> Estratto del documento:
C’è un altro indizio, interessante. In Tell Tale Signs sono contenuti due brani dalle session tenute nel 1992 con il produttore David Bromberg per un disco mai pubblicato. Uno è una vecchia composizione di Jimmie Rodgers (a cui Dylan qualche anno dopo avrebbe dedicato un intero disco tributo): si intitola Miss The Mississippi.

Will The Circle Be Unbroken?
«If we do that… how about b-flat?»: è la voce di Dylan che si sente nei primi secondi di Can’t Wait. Il fascino di queste session di Time Out Of Mind continua e si celebra anche in momenti come questi. Li possiamo vedere, tutti i musicisti seduti assieme in studio, con Dylan al centro che li guida. Proviamola in Si bemolle, dice, come se fosse la cosa più naturale del mondo. Se Can’t Wait, nel disco ufficiale, era già una formidabile performance incorniciata su un ipnotico groove di blues, qui Dylan parte veramente per la tangente dal punto di vista vocale. L’esecuzione è inquietante, piena di angoscia e di una forza selvaggia che in un certo modo fa rivivere il «fantasma dell’elettricità» che appariva e scompariva nei solchi di Blonde On Blonde. Folksinger purissimo, come in Mississippi, Most Of The Time e Red River Shore, o fottutissimo rocker? Siamo ancora fermi a Newport, quella sera del luglio 1965, perché la risposta, amico, soffia nel vento.

> Consegna 1: Riassumi l'estratto su Dylan in due frasi.
Le righe del dataset non hanno alcun legame con l'estratto.

> Contenuto del dataset:
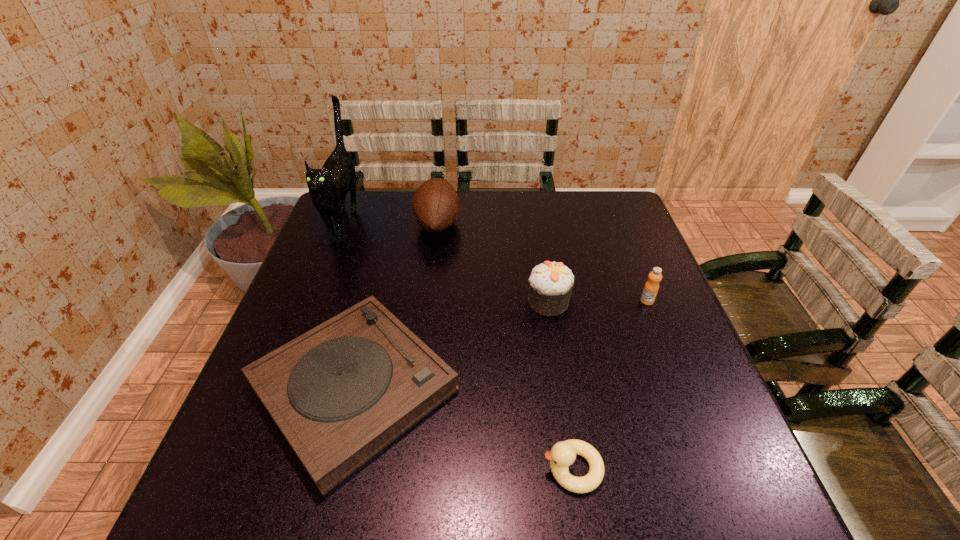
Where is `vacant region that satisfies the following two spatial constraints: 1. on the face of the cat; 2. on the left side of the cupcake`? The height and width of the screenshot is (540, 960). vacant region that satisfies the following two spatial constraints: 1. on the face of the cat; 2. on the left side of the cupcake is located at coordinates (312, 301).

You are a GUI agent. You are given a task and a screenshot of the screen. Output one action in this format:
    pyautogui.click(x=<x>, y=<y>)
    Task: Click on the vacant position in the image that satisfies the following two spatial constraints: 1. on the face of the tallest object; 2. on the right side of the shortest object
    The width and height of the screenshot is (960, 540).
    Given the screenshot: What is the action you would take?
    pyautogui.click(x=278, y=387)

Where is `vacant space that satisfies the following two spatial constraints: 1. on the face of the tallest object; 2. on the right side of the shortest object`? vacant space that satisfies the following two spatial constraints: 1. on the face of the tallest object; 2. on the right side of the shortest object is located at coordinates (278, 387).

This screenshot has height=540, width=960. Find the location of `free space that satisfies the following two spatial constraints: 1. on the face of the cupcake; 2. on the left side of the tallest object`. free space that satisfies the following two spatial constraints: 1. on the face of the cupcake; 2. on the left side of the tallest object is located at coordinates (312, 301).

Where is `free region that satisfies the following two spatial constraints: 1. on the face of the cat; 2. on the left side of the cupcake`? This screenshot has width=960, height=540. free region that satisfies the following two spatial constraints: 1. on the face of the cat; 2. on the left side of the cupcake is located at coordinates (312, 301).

---

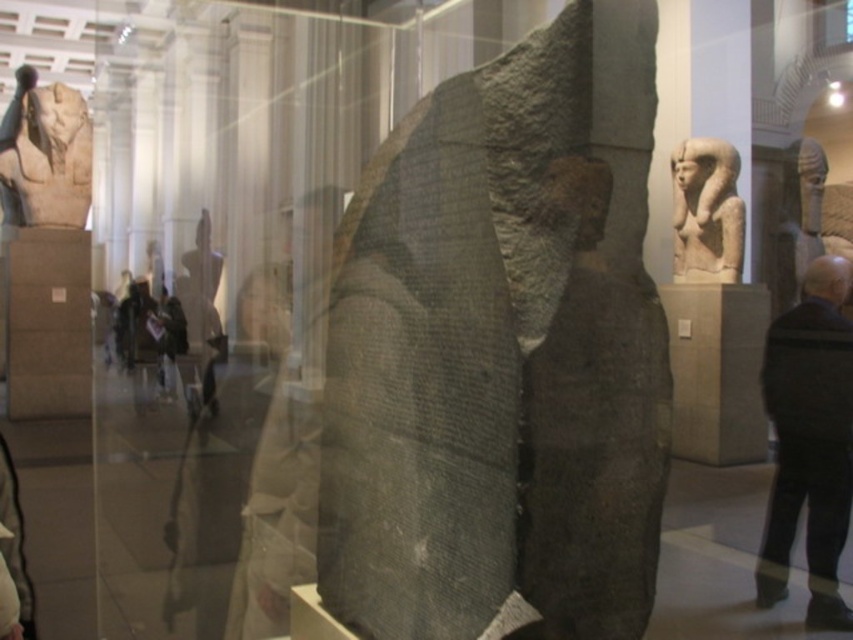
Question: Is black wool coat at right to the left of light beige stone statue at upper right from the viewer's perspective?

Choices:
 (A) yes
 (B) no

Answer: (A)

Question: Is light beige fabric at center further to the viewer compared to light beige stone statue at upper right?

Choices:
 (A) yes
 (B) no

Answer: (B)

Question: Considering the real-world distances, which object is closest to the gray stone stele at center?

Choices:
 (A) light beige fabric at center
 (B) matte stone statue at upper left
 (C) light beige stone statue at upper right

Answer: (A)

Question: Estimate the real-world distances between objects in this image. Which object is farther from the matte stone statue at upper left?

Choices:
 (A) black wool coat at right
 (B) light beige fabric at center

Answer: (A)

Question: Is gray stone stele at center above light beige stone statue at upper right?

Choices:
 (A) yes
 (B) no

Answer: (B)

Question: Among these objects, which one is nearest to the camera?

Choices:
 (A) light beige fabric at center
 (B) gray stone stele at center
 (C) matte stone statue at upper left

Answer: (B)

> Consegna 2: Conta le righe del dataset che contengono la parola "coat" e indica soltanto il numero.

> La tua risposta 1: Tell Tale Signs contiene due brani dalle session del 1992 con il produttore David Bromberg per un disco mai pubblicato, tra cui Miss The Mississippi di Jimmie Rodgers. Nelle session di Time Out Of Mind, Can't Wait si apre con Dylan che propone il Si bemolle e offre un'esecuzione vocale inquietante, piena di angoscia e di forza selvaggia, che fa rivivere il «fantasma dell'elettricità» di Blonde On Blonde.

> La tua risposta 2: 2